GemaWarta – 02 Mei 2026 | Video rekaman seorang anak yang menyalakan Moge di sebuah rumah di Denpasar tiba-tiba berubah menjadi momen mengerikan ketika Moge tersebut terbakar. Rekaman itu cepat menyebar di media sosial, menimbulkan kehebohan dan perdebatan hangat tentang keamanan penggunaan bahan bakar tradisional di lingkungan rumah tangga.
Menurut saksi mata, proses pemanasan Moge dilakukan dengan menaruhnya di atas kompor gas tanpa pengawasan yang memadai. Selama proses tersebut, api tiba-tiba melompat ke Moge, mengakibatkan ledakan kecil yang membuat api menyala lebih luas. Meskipun tidak ada korban luka serius, gambar api yang berkobar menimbulkan kepanikan di antara penonton online.
Reaksi publik pun beragam. Sebagian besar netizen mengkritik kelalaian orang tua dalam mengawasi anak saat menyalakan Moge, sementara yang lain menyoroti pentingnya edukasi keselamatan dapur. Di platform TikTok, Instagram, dan Facebook, video tersebut telah dikomentari lebih dari 200 ribu kali, dengan banyak pengguna menambahkan label #MogeTerbakar dan #ViralVideo.
Seiring dengan penyebaran video, muncul pula laporan tentang tragedi lain yang menimpa Indonesia pada minggu yang sama. Di Toraja Utara, sebuah rombongan kendaraan menabrak seorang bocah berusia 10 tahun yang sedang bermain di pinggir jalan. Anak tersebut tewas seketika, menambah deretan kecelakaan jalan raya yang menimpa anak-anak di wilayah tersebut.
Menurut kepolisian setempat, rombongan tersebut terdiri dari beberapa mobil yang melaju dengan kecepatan tinggi. Pengemudi belum dapat dijelaskan secara pasti penyebab utama kecelakaan, namun dugaan awal mengarah pada kurangnya pengawasan lalu lintas dan kondisi jalan yang kurang memadai.
Berita tentang tragedi Toraja Utara menambah kepedihan masyarakat, terutama setelah video Moge terbakar menimbulkan perbincangan tentang keselamatan anak di lingkungan rumah. Kedua peristiwa ini menegaskan pentingnya edukasi keselamatan, baik di dalam rumah maupun di jalan raya.
Berikut beberapa poin penting yang dapat diambil dari kedua insiden:
- Pentingnya Pengawasan Anak: Orang tua atau pengasuh harus selalu mengawasi anak ketika mereka berada di dekat sumber api atau peralatan dapur.
- Penggunaan Alat Tradisional Secara Aman: Moge dan bahan bakar tradisional lainnya harus dipanaskan dengan cara yang aman, misalnya menggunakan alat pemanas khusus dan jauh dari bahan mudah terbakar.
- Kepatuhan Pada Aturan Lalu Lintas: Pengemudi harus mematuhi batas kecepatan, terutama di daerah pedesaan dengan banyak anak bermain di pinggir jalan.
- Peningkatan Infrastruktur Jalan: Pemerintah daerah perlu memperbaiki kondisi jalan, menambahkan rambu peringatan, dan menyediakan jalur pejalan kaki yang aman.

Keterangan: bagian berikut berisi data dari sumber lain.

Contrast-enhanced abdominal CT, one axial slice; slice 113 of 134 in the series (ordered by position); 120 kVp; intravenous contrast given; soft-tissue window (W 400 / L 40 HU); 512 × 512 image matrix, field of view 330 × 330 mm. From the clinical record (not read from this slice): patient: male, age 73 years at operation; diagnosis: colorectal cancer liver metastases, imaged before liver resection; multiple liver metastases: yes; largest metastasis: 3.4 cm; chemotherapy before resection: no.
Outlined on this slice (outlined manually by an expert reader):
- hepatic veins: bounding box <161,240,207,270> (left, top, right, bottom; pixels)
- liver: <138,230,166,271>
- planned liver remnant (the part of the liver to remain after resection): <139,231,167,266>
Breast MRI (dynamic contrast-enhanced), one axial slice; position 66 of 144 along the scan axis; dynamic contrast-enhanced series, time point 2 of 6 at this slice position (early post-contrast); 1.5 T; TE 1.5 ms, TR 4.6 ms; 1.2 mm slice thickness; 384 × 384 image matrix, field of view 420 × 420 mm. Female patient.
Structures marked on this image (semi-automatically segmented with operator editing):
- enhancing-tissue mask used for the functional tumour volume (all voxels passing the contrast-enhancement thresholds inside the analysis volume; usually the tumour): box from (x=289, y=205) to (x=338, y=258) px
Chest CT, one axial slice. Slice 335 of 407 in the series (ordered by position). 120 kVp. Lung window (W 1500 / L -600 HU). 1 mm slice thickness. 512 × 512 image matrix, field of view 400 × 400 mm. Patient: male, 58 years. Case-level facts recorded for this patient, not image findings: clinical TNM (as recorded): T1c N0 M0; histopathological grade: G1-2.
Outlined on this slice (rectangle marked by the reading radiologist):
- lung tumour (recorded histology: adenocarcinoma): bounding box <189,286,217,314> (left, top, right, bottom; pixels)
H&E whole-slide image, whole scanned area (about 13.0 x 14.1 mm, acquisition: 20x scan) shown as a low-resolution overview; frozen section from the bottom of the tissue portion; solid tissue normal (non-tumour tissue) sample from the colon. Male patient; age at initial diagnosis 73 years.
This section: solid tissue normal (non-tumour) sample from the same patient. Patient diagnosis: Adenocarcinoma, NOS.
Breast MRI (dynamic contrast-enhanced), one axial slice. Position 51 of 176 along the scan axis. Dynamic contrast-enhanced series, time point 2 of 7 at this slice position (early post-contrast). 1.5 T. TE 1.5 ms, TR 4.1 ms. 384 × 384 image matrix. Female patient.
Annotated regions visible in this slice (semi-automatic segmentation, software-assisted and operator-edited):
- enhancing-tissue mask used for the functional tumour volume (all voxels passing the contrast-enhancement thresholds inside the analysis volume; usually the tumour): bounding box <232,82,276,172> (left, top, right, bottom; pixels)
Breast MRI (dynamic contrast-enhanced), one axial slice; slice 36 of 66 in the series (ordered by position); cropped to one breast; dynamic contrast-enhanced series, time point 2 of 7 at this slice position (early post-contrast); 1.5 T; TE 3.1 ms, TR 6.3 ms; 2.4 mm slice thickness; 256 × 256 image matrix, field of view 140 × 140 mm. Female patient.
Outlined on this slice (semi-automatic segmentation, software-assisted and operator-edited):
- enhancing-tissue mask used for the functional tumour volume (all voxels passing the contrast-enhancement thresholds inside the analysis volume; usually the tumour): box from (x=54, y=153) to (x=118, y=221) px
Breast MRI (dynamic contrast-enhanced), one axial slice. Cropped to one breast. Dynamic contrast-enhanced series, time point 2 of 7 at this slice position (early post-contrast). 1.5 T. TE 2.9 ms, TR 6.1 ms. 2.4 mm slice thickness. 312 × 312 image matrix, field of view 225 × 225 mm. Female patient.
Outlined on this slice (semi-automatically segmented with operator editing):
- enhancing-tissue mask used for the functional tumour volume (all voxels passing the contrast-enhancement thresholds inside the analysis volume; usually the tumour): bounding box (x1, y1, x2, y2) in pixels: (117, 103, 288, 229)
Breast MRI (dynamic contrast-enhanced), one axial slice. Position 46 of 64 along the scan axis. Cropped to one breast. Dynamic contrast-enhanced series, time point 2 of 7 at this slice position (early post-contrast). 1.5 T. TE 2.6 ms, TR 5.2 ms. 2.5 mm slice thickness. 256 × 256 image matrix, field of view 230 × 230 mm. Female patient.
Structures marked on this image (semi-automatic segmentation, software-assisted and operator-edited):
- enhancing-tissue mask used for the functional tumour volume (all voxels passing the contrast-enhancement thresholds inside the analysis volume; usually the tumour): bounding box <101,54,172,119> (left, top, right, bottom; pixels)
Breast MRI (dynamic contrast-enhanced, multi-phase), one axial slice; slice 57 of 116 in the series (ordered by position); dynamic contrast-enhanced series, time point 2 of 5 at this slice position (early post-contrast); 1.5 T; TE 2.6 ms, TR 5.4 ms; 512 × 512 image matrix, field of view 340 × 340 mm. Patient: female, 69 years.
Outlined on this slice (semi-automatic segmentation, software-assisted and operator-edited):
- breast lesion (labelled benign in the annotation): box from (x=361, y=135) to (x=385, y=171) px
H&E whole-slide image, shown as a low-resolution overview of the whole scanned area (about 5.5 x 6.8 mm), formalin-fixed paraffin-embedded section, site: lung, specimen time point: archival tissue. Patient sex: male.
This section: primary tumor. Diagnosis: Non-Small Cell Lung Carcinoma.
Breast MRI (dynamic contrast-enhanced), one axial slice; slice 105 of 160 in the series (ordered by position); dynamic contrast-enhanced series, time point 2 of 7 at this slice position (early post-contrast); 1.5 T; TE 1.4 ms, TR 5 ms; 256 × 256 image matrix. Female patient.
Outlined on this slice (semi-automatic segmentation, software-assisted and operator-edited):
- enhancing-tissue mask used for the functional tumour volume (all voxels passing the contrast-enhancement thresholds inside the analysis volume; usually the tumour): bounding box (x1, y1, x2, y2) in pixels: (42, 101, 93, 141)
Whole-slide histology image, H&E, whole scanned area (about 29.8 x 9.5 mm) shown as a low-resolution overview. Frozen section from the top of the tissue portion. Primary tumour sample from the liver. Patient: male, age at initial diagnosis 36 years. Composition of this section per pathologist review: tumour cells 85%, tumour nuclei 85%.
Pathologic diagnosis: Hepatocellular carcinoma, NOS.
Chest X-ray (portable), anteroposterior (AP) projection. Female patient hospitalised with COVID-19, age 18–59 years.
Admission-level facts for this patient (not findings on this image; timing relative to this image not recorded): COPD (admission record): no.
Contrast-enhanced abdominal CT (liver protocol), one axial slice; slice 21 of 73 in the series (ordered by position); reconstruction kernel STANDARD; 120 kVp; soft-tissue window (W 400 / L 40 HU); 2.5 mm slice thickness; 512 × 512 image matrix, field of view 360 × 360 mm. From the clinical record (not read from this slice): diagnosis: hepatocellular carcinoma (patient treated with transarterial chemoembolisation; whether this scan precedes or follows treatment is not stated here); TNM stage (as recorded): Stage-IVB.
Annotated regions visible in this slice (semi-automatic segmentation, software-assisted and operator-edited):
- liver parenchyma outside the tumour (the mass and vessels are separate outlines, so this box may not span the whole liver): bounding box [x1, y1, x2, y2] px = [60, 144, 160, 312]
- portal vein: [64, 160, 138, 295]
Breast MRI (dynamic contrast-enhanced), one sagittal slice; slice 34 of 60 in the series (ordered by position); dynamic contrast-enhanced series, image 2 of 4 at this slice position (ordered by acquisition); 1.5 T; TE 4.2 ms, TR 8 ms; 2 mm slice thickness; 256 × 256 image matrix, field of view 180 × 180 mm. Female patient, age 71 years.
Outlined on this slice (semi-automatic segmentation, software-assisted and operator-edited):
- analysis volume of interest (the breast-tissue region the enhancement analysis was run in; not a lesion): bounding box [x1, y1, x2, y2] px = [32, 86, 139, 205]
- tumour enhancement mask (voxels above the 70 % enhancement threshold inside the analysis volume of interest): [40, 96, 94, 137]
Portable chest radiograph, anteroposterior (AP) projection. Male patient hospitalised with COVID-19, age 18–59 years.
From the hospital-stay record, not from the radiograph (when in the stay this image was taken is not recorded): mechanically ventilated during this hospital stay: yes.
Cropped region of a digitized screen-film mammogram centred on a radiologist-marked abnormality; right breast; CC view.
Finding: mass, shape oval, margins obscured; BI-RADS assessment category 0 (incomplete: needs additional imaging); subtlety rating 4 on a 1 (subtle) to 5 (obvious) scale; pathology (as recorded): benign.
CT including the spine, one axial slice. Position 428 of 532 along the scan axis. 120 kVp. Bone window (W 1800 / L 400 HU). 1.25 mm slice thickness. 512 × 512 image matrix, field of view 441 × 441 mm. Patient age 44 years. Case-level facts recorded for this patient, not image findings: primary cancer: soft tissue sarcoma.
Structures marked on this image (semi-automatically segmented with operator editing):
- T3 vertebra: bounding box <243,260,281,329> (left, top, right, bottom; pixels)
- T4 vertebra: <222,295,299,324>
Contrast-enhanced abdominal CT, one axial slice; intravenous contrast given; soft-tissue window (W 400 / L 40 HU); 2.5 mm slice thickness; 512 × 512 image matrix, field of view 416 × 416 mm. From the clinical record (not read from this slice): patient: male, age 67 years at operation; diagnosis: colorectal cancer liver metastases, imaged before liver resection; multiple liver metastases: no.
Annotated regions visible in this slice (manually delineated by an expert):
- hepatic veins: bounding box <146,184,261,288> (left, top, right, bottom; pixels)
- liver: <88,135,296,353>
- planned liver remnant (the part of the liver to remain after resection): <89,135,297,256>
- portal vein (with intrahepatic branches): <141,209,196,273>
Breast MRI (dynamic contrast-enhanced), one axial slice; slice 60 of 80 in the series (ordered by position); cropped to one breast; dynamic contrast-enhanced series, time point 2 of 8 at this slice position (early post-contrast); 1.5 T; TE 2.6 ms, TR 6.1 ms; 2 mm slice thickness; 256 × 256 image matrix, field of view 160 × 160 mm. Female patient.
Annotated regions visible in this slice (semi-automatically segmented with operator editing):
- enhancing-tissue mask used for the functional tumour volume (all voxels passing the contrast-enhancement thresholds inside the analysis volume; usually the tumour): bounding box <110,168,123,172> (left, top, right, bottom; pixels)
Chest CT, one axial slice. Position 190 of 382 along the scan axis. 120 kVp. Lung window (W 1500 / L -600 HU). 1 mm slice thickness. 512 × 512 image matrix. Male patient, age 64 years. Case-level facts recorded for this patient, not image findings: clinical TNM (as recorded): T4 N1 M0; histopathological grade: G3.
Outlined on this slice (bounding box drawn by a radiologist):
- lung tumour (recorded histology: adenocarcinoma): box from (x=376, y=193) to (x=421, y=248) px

Kejadian ini juga memicu perdebatan tentang regulasi penggunaan bahan bakar tradisional di rumah tangga. Beberapa ahli keselamatan menyarankan agar pemerintah mengeluarkan standar operasional prosedur (SOP) khusus untuk pemanasan Moge, termasuk penggunaan penutup api dan ventilasi yang baik.
Di sisi lain, pihak kepolisian Toraja Utara masih menyelidiki penyebab pasti kecelakaan tersebut. Keluarga korban mengharapkan keadilan dan langkah konkret untuk mencegah tragedi serupa di masa depan.
Dengan dua peristiwa yang menonjol dalam waktu bersamaan, masyarakat diingatkan akan pentingnya keselamatan dalam setiap aktivitas sehari-hari, baik di dapur maupun di jalan raya. Diharapkan, pembelajaran dari kejadian ini dapat memperkuat kesadaran publik dan mendorong kebijakan yang lebih proaktif dalam melindungi anak-anak Indonesia.